Layanan Publik Kini Serba Digital, Tapi Apakah Terlalu Terpusat Itu Berbahaya?
Tanggal: 11 Mei 2025 08:04 wib.
Tampang.com | Pemerintah Indonesia tengah gencar mendorong digitalisasi layanan publik melalui program Sistem Pemerintahan Berbasis Elektronik (SPBE). Mulai dari KTP digital, layanan kesehatan, hingga administrasi kependudukan, semua diarahkan ke satu sistem terpadu. Namun di balik efisiensi ini, muncul pertanyaan penting: apakah sistem yang terlalu terpusat justru meningkatkan kerentanan terhadap serangan siber?
Terpusat Memang Efisien, Tapi Sekali Bocor Bisa Lumpuh Total
Dengan sistem yang terhubung satu sama lain, kebocoran atau gangguan pada satu layanan dapat berdampak besar pada sektor lainnya. Dalam arsitektur digital yang terpusat, titik lemah di satu bagian bisa menjadi pintu masuk ke seluruh sistem.
“Ketika semua layanan dipusatkan dalam satu infrastruktur, kita memang hemat biaya dan waktu. Tapi satu celah keamanan bisa menyebabkan efek domino yang fatal,” jelas Andhika Putra, peneliti keamanan TI dari ICT Watch.
Risiko Data Terpusat, Ancaman Nyata bagi Privasi Warga
Kumpulan data pribadi warga—termasuk NIK, biometrik, dan catatan layanan—disimpan dalam pusat data besar yang dikendalikan negara. Meski ini memberi kemudahan dalam integrasi layanan, konsentrasi data semacam itu menjadi target empuk bagi peretas.
“Semakin banyak data disimpan dalam satu tempat, semakin menarik lokasi itu bagi penjahat siber,” tambah Andhika.
Minimnya Transparansi Sistem Pemerintah, Celah Pengawasan
Salah satu masalah utama dalam digitalisasi ini adalah kurangnya transparansi terhadap sistem yang digunakan. Pemerintah jarang membuka informasi detail tentang vendor teknologi, audit keamanan, atau prosedur pemulihan pasca insiden.

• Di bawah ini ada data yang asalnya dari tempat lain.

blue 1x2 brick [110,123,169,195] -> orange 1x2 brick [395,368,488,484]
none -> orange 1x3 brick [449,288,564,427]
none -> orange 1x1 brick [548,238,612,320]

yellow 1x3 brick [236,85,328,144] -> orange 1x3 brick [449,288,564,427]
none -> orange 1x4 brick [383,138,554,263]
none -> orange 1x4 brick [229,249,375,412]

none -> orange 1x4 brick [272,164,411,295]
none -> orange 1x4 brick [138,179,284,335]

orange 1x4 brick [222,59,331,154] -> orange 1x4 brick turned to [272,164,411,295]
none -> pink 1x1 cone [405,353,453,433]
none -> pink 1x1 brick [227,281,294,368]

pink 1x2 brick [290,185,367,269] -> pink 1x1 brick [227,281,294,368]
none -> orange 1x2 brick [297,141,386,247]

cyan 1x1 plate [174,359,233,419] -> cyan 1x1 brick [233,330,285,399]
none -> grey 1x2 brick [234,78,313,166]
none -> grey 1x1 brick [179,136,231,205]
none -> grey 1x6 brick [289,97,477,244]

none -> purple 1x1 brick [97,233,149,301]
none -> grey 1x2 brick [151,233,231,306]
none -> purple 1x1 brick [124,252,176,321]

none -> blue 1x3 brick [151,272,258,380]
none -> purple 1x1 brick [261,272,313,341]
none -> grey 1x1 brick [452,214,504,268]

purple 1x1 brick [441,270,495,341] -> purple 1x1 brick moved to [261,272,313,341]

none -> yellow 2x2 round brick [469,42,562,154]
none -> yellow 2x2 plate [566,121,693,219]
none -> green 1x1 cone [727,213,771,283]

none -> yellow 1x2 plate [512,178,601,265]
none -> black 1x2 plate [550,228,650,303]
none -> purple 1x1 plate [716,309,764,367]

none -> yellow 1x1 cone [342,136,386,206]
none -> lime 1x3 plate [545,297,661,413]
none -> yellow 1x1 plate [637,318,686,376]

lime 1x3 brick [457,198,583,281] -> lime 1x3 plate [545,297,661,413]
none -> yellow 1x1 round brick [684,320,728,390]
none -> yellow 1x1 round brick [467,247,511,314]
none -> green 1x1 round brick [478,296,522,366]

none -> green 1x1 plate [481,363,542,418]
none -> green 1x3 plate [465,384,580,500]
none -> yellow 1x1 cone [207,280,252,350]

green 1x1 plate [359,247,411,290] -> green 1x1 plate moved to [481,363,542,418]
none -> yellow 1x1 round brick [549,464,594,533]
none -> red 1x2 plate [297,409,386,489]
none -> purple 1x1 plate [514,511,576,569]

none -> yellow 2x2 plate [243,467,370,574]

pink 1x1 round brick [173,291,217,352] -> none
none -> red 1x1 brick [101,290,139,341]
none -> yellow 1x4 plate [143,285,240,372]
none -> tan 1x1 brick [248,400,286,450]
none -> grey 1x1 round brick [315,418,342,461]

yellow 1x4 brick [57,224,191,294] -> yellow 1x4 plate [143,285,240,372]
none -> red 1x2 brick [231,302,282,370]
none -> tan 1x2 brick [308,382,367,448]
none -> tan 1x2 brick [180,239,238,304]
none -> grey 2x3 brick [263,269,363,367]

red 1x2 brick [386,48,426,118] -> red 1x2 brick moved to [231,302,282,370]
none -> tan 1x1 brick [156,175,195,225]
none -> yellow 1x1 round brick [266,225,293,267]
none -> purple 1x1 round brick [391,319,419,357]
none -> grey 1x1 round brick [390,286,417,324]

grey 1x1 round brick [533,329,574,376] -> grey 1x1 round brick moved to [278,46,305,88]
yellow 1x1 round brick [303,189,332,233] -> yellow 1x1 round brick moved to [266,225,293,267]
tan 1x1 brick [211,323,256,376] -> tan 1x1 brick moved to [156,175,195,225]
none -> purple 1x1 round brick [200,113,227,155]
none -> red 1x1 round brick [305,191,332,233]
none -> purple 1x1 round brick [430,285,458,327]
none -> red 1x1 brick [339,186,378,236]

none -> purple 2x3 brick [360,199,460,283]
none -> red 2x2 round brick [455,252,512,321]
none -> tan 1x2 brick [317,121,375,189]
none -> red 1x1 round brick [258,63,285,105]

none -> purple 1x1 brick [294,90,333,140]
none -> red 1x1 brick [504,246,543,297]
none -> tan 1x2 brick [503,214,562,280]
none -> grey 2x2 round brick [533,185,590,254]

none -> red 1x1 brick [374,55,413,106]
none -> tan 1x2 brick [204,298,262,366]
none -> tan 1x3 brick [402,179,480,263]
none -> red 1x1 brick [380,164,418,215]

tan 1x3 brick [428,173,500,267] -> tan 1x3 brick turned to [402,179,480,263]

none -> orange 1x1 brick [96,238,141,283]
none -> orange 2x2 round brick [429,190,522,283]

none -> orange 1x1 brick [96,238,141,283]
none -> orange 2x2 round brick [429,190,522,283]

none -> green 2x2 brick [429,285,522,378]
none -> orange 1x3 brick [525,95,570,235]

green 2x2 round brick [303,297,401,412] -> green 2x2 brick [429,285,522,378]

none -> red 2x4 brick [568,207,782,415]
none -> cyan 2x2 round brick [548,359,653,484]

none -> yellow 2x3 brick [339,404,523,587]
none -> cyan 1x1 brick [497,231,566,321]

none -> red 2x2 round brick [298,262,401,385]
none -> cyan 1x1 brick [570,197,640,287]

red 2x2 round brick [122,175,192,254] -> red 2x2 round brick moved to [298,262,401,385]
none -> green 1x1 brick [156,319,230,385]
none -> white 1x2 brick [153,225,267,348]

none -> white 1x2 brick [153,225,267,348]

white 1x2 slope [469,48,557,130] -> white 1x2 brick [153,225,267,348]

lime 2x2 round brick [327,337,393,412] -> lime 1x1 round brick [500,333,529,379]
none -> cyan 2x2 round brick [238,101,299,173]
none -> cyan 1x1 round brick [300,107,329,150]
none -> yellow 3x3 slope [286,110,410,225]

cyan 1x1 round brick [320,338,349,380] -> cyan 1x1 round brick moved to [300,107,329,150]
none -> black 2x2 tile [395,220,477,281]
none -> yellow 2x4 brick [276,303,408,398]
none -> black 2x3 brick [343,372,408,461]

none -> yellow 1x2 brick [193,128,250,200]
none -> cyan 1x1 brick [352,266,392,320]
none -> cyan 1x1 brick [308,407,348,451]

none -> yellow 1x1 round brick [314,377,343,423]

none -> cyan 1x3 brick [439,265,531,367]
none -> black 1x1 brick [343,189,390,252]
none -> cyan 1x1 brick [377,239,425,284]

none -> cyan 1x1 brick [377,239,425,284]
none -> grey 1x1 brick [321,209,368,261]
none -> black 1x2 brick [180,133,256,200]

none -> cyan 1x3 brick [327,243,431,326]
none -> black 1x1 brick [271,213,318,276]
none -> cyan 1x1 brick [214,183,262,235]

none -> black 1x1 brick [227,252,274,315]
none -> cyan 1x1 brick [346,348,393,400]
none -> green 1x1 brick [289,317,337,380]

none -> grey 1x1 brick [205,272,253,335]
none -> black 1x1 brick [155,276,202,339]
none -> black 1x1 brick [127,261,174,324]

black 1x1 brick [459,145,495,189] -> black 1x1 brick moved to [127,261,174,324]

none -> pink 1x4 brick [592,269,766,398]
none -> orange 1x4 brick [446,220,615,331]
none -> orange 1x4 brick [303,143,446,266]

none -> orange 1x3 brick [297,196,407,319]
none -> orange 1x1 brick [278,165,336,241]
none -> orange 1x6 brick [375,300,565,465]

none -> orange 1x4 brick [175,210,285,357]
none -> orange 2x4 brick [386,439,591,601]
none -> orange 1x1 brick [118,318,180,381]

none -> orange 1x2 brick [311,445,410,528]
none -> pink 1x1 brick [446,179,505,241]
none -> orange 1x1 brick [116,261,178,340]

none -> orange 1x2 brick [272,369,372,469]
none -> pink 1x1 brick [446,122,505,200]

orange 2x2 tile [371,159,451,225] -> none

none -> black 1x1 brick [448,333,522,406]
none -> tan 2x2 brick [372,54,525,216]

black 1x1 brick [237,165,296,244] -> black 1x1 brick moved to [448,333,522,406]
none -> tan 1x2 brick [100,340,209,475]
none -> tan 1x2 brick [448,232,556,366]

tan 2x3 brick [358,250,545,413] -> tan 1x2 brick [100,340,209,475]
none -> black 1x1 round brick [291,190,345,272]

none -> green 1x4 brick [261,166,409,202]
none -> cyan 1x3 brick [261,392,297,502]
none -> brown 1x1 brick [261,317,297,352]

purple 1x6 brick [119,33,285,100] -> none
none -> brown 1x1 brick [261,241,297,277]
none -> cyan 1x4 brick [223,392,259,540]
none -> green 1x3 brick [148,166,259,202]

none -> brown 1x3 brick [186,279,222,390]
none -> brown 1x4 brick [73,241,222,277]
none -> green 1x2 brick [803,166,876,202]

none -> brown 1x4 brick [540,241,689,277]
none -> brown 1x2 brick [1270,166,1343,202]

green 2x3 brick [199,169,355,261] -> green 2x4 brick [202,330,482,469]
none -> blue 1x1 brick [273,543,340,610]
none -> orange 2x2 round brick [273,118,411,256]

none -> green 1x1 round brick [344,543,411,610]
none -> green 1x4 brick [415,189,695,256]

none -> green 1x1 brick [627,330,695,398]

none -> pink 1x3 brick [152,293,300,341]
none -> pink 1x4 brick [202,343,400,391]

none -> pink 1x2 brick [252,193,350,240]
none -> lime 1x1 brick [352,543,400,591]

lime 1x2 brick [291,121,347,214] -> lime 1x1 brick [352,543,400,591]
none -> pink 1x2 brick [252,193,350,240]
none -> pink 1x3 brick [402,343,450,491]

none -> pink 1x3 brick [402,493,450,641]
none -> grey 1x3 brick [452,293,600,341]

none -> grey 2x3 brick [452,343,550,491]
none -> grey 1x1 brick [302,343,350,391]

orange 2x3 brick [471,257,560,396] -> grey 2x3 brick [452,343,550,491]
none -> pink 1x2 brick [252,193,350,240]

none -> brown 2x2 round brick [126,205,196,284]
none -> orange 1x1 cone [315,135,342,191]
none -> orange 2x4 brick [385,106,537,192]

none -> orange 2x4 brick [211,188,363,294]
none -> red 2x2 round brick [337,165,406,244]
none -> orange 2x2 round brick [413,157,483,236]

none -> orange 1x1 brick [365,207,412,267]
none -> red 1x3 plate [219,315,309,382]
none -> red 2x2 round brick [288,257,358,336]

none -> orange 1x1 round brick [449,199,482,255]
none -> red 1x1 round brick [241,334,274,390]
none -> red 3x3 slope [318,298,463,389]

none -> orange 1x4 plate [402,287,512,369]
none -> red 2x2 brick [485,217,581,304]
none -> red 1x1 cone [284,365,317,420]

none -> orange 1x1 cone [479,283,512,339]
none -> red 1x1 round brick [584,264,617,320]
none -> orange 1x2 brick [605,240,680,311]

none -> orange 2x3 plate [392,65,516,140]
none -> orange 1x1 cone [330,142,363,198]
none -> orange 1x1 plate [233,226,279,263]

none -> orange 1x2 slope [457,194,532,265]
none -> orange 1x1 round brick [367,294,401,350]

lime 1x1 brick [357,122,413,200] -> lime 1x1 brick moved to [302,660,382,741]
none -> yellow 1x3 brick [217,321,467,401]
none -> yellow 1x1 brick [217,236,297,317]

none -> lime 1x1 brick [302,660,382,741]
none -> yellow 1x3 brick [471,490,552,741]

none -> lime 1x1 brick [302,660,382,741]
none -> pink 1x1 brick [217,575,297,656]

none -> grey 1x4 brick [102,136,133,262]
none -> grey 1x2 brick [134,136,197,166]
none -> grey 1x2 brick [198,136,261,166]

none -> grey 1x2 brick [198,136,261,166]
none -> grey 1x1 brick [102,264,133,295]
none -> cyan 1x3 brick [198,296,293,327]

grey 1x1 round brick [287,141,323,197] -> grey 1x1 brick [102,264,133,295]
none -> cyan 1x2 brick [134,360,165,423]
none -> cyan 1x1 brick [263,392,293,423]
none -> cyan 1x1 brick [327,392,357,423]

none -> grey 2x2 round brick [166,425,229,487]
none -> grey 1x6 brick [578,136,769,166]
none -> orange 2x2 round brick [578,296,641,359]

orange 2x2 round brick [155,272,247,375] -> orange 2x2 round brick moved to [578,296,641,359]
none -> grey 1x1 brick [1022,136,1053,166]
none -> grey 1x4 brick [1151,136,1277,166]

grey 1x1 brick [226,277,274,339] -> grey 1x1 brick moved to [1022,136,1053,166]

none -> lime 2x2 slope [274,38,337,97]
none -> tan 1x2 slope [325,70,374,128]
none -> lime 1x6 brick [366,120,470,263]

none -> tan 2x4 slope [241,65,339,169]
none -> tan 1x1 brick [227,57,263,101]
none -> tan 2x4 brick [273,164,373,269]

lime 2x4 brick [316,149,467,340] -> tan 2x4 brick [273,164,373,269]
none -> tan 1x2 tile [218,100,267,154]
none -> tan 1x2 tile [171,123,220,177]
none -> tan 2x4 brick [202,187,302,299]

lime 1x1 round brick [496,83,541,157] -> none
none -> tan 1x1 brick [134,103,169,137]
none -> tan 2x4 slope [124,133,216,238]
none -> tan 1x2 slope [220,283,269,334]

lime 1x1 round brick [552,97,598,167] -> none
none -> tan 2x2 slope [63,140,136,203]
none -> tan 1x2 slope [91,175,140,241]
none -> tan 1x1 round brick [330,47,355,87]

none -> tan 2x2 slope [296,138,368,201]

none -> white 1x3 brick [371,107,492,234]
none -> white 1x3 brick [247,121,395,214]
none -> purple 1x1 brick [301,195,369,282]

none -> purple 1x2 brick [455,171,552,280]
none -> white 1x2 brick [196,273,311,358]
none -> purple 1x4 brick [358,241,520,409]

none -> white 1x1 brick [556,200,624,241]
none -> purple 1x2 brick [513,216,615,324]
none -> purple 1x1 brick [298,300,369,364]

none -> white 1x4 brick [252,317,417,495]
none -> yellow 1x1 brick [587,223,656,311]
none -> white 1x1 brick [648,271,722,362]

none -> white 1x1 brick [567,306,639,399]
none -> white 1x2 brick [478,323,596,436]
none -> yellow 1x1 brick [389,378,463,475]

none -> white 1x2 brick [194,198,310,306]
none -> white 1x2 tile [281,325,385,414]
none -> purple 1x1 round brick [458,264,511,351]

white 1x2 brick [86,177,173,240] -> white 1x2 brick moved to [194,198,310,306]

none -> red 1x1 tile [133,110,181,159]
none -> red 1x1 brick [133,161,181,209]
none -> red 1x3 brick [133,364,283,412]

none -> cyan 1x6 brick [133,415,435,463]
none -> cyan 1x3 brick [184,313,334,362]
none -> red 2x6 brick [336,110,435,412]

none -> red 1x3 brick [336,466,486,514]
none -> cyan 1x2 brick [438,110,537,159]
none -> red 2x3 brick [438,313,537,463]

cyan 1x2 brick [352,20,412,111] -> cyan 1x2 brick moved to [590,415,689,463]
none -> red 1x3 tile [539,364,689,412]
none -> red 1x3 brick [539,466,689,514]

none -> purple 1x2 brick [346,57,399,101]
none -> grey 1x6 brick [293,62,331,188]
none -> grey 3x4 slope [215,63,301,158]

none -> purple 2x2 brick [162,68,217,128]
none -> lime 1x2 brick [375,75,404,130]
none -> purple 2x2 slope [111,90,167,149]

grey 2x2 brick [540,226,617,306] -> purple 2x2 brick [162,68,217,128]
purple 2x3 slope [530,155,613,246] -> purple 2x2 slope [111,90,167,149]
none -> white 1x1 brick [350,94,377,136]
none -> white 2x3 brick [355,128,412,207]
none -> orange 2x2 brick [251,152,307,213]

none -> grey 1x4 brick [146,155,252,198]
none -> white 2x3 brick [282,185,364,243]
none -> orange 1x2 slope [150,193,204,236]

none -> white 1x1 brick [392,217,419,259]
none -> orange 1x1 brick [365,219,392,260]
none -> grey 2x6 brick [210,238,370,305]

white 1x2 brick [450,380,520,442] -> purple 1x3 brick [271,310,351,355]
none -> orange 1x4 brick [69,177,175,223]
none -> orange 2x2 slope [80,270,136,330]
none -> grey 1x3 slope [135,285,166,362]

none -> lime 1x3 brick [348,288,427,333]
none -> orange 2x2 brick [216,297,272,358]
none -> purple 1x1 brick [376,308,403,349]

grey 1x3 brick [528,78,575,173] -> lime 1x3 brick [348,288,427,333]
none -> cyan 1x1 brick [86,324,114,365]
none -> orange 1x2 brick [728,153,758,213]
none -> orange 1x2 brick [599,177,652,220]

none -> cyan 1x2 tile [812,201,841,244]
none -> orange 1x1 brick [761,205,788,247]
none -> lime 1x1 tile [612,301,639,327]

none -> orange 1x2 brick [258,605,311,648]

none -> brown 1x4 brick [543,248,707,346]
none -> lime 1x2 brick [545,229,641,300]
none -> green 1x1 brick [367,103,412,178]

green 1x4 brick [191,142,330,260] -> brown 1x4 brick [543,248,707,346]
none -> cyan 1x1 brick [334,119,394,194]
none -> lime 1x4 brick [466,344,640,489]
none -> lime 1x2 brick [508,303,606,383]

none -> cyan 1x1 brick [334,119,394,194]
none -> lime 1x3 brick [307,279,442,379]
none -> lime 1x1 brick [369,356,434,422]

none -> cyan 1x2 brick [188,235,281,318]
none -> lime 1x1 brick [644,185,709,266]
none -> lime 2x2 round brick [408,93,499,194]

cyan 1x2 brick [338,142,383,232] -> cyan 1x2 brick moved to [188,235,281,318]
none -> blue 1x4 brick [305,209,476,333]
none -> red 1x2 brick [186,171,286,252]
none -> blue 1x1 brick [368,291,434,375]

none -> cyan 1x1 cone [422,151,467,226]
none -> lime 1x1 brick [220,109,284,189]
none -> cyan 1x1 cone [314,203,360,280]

“Warga punya hak tahu siapa yang mengelola data mereka, dan bagaimana keamanannya dijaga,” kata Andhika.
Perlu Evaluasi Berkala dan Desentralisasi Sistem Kritis
Para pakar menyarankan agar pemerintah tidak hanya fokus pada percepatan digitalisasi, tetapi juga pada strategi mitigasi risiko. Evaluasi sistem secara berkala, pengujian penetrasi (penetration test), serta pemisahan sistem-sistem kritikal perlu menjadi standar baru.
“Digitalisasi tidak boleh dilakukan terburu-buru tanpa kesiapan keamanan yang matang. Kita butuh sistem yang resilien, bukan sekadar cepat dan murah,” tutup Andhika.